Ange Basterga et Nicolas Lopez nous dessinent la vie d’un dealeur de drogue à travers une expérience immersive dangereuse et instable. Cette mise en scène, caméra à l’épaule et ce dispositif des GoPro portées sur la poitrine, assure une percée musclée dans un style coup de poing. Avec un langage fleuri qu’on pense sorti du bouquin de David Lopez, Fief, « Caïd » dépeint le tableau toujours explosif des banlieues chaudes, avec ses clichés et sa galerie de types détraqués faisant régner leur autorité de gros malabars. Mais derrière les manigances, Tony exprime une lassitude qui collerait à l’ambiance de ces jeunes voyous désillusionnés par la vie. Outre la petite pommade existentielle, l’action est plutôt bien torchée, aidée par son format court et nerveux. Mais à force, la mise en scène a tendance à devenir indigeste, nous baladant dans un style parfois sans saveur et dopé aux cliffhangers prévisibles.
The One
À Londres, la firme baptisée The One révolutionne l’amour grâce à une technologie basée sur les phéromones des fourmis pour bâtir une application qui vous fera rencontrer votre âme soeur grâce à votre ADN. Votre seul et véritable amour réside dans votre ADN, il coule dans votre sang. À la tête de cette société, Rebecca Webb (Hannah Ware), l’intraitable, la femme à la main ferme et aux cadavres dans le placard. Là est le mystère autour d’une directrice adulée ou méprisée, surtout quand son ancien colocataire, Ben Naser (Amir El-Masry) est retrouvé mort dans la Tamise.
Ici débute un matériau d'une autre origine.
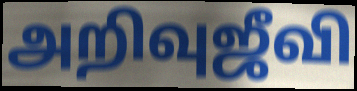
அறிவுஜீவி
Des coeurs brisés et nécrosés, des êtres dévastés par l’obsession de l’Homme pour la perfection. La technologie pour remettre tout en cause et délaissant le facteur humain, la chimie humaine qui fait le charme de la spontanéité. À la place, une vague de divorces et de séparations en prime. Overman a entre ses mains un matériau de base intéressant, mais préfère laisser le personnage de Rebecca écraser le récit. Le côté Black Mirror est abandonné pour opter pour un thriller où les secrets de son personnage principal sont prêts à jaillir pour l’embourber dans les sables mouvants du mensonge.
Dans le même registre que Soulmates, série AMC diffusée dernièrement sur Amazon Prime, « The One » n’use pas de la même richesse narrative que la production AMC. Le principal défaut de « The One » est avant tout lié au manque de profondeur concernant le fonctionnement des matchs. La technologie révolutionnaire semble être une distraction pour construire le personnage machiavélique de Rebecca Webb. Facteur corollaire, autour d’elle fleurit un patchwork de personnages : l’officier de police, le « match » de Rebecca, l’associé un peu agaçant, le couple touché de plein fouet par le doute après avoir testé l’application par curiosité. Un tel panel de personnages laissent bien entendu différentes questions en suspens : est-il possible que l’application se trompe sur l’orientation sexuelle ? N’y a-t-il qu’un seul match possible ? La dernière est évoquée timidement vers la fin de la série. 8 épisodes qui s’affairent à nous dépeindre les erreurs de Rebecca et son caractère manipulateur – le socle étant bon, mais l’histoire de Rebecca l’est moins. Howard Overman, en adaptant le roman de John Marrs, rate sa cible principale : le fait de penser que nous sommes faits l’un pour l’autre suffit-il à notre bonheur ? Dommage.